Comfrey was already well known and popular in Greece by 400 BCE. Its use was documented by Herodotus who recommended it as a solution for heavy bleeding. The Greeks would also use the plant’s root to cure respiratory problems. For Nicander the physician, comfrey was an antidote for poison and Galen also considered it a valuable tool for promoting healing. Dioscorides was arguably the most famous of the early Greek physicians and he prescribed comfrey for multiple ailments including broken bones, wounds and respiratory ailments. Pliny the Elder was one of his contemporaries and he concurred with Dioscorides with regard to comfrey’s ability to heal wounds and knit bones.

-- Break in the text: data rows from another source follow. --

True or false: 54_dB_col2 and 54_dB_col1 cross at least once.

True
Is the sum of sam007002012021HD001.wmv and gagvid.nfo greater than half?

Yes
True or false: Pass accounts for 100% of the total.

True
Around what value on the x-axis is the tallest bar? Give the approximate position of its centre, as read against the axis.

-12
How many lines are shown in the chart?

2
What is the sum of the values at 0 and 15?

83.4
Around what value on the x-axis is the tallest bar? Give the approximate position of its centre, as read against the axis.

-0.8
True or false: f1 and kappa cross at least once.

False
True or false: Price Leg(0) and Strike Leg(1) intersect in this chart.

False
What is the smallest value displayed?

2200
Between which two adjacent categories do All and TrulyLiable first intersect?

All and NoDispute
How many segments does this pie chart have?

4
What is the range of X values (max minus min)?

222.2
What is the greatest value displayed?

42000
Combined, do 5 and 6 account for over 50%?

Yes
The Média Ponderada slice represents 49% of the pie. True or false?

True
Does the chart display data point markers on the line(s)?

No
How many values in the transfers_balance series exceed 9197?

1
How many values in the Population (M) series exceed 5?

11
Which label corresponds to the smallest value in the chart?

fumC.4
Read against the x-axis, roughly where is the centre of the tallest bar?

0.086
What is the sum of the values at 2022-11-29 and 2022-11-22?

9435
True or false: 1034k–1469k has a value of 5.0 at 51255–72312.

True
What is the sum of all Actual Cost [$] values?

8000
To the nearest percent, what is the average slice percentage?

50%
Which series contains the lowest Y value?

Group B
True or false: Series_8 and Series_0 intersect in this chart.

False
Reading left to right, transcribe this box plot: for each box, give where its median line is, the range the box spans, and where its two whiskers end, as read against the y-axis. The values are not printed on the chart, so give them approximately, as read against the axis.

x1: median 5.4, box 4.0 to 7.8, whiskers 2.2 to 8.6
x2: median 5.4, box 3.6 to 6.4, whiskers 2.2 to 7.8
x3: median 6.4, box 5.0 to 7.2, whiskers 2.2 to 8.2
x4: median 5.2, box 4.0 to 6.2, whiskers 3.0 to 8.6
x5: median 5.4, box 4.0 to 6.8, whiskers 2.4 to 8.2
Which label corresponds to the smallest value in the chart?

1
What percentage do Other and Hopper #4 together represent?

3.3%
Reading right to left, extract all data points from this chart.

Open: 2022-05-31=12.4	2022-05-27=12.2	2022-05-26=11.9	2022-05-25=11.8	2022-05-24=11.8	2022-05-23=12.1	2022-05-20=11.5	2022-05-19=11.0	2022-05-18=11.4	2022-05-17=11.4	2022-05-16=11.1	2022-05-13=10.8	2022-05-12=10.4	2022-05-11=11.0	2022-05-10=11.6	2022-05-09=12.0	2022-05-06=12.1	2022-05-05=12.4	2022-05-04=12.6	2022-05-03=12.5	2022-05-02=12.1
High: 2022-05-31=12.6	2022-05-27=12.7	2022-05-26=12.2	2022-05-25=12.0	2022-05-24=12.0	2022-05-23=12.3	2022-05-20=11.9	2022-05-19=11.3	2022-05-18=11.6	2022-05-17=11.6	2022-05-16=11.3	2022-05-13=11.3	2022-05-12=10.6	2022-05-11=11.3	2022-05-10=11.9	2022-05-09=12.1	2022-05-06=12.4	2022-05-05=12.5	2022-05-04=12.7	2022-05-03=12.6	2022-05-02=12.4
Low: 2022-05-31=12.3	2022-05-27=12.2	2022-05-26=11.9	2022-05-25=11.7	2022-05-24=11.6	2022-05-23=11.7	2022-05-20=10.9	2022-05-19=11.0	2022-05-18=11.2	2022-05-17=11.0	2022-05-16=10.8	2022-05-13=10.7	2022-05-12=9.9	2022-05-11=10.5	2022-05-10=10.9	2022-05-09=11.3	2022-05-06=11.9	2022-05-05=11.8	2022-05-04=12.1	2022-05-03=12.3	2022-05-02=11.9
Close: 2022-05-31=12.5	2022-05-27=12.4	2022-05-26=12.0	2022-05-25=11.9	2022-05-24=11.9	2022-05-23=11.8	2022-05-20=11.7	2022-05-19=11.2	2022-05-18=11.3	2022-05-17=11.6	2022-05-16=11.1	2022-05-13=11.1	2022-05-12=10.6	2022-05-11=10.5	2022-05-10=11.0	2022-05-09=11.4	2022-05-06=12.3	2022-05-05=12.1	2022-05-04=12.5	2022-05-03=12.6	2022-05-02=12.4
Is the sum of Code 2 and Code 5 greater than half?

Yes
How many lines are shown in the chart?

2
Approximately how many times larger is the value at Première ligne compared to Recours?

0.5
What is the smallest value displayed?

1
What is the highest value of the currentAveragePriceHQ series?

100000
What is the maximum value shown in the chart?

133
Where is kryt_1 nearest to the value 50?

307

The genus to which comfrey belongs is Symphytum and comes from the Greek sympho from which we get other words like symphony. Sympho definition: to make grow together. In other words, the plant makes things grow together. The Latin terms con firma and confervere are what led to the common name, comfrey. Con firma relates to healing bones and confervere also points to healing. Other old names for the plant relate to its ability to promote healing: boneset and knitbone.
Comfrey would be used through the Middle Ages and was valued by the Saxons. In the 17th century, Nicholas Culpeper was another believer in comfrey roots as a treatment for broken bones and other disorders.
Comfrey would be brought to the Americas by colonists from England.
Uses for comfrey in the early 20th century involved healing wounds in battle. Comfrey was employed as a treatment for wounds infested with maggots during World War I.
Comfrey flavor profile
The flavor of comfrey is often likened to that of cucumbers. It offers a bright herbaceous freshness that works well in raw preparations. You should note that some people find the leaves’ texture to be coarse and hairy.
Health benefits of comfrey
Comfrey has significant health benefits that come from the fact that it contains:
- Minerals: Comfrey is a good source of potassium.
- Vitamins: Comfrey is one of the rare plant sources of vitamin B-12, which we mostly get from animal products. It contains only a small amount of it, which means that it should not be your only source of this nutrient.
You can use comfrey for the prevention or treatment of conditions like:
- Wounds: Research does support historical claims related to comfrey’s ability to heal wounds.
- Excessive menstruation: Practitioners of herbal medicine may prescribe comfrey tea to treat problems with menstrual flow.
Comfrey is somewhat controversial as far as its relationship to health is concerned. Rat tests conducted in the 1970s appeared to show that comfrey has negative health effects; however, a more modern evaluation of those tests have determined that the amounts fed to the rats were unrealistically excessive.
The potential health issues are due to the pyrrolizidine alkaloids that comfrey contains. One of those alkaloids — echimidine — is particularly hazardous due to its liver toxicity. You can significantly reduce the risk by consuming only the leaf of the plant since the alkaloids are concentrated in the root. Another way to protect your health while consuming comfrey is to limit your consumption specifically to common comfrey (Symphytum officinale). This species has much less of the offending compounds when compared to other varieties.
Comfrey is not a widely consumed herb, but options for using include in fritters similar to those made with elderflower. Comfrey is also used in ratatouille.